L’aula sarà un campo di battaglia emotivo. I genitori di Martina, distrutti dal dolore, si sono costituiti parte civile con l’assistenza del noto avvocato Sergio Pisani. Ma non sono soli. Il Comune di Afragola e diverse associazioni contro la violenza di genere porteranno la loro voce per sostenere la ricerca della verità. “La comunità è unita: non tollereremo che questo omicidio venga dimenticato,” ha aggiunto uno dei legali della causa.
La tensione cresce in città.
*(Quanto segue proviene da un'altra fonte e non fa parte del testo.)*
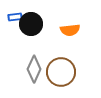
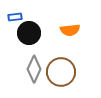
black circle: moved 2 px left, 9 px down
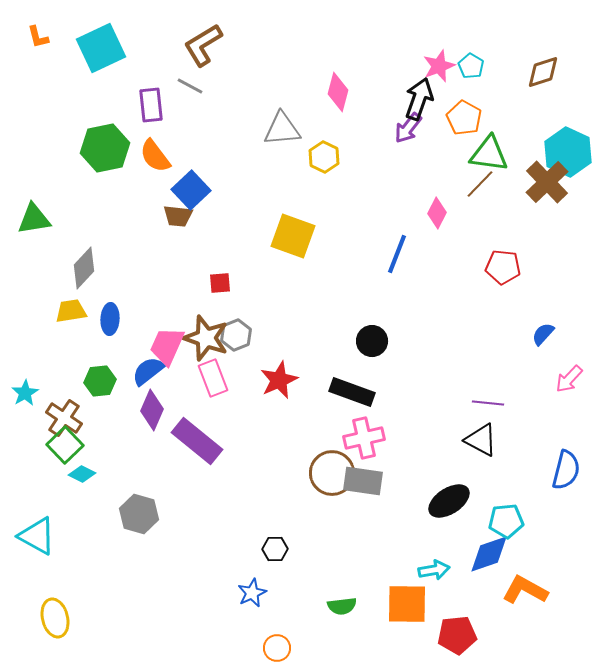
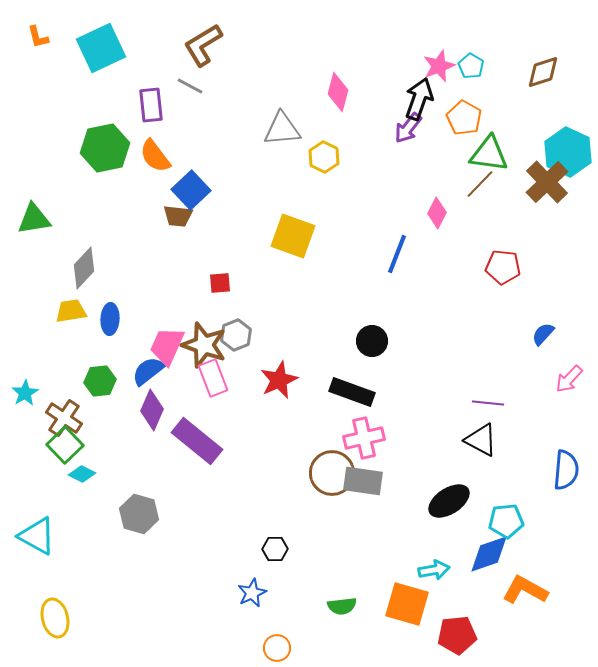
brown star at (206, 338): moved 2 px left, 7 px down
blue semicircle at (566, 470): rotated 9 degrees counterclockwise
orange square at (407, 604): rotated 15 degrees clockwise
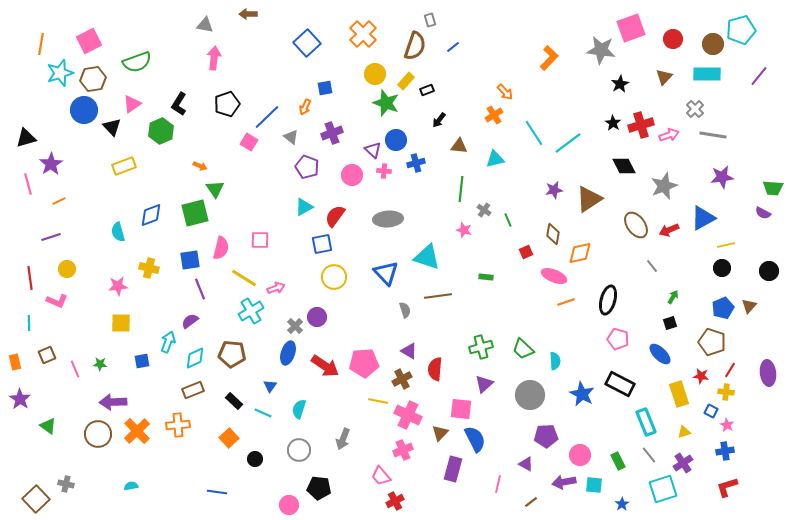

I quartieri circostanti si preparano a un processo che potrebbe segnare un punto di svolta nella lotta contro la violenza sulle donne. La paura e la determinazione si mescolano per le strade di Afragola, mentre il ricordo di Martina si fa sempre più presente. E in molti si chiedono: riuscirà la giustizia a far pendere l’ago della bilancia dalla parte della verità?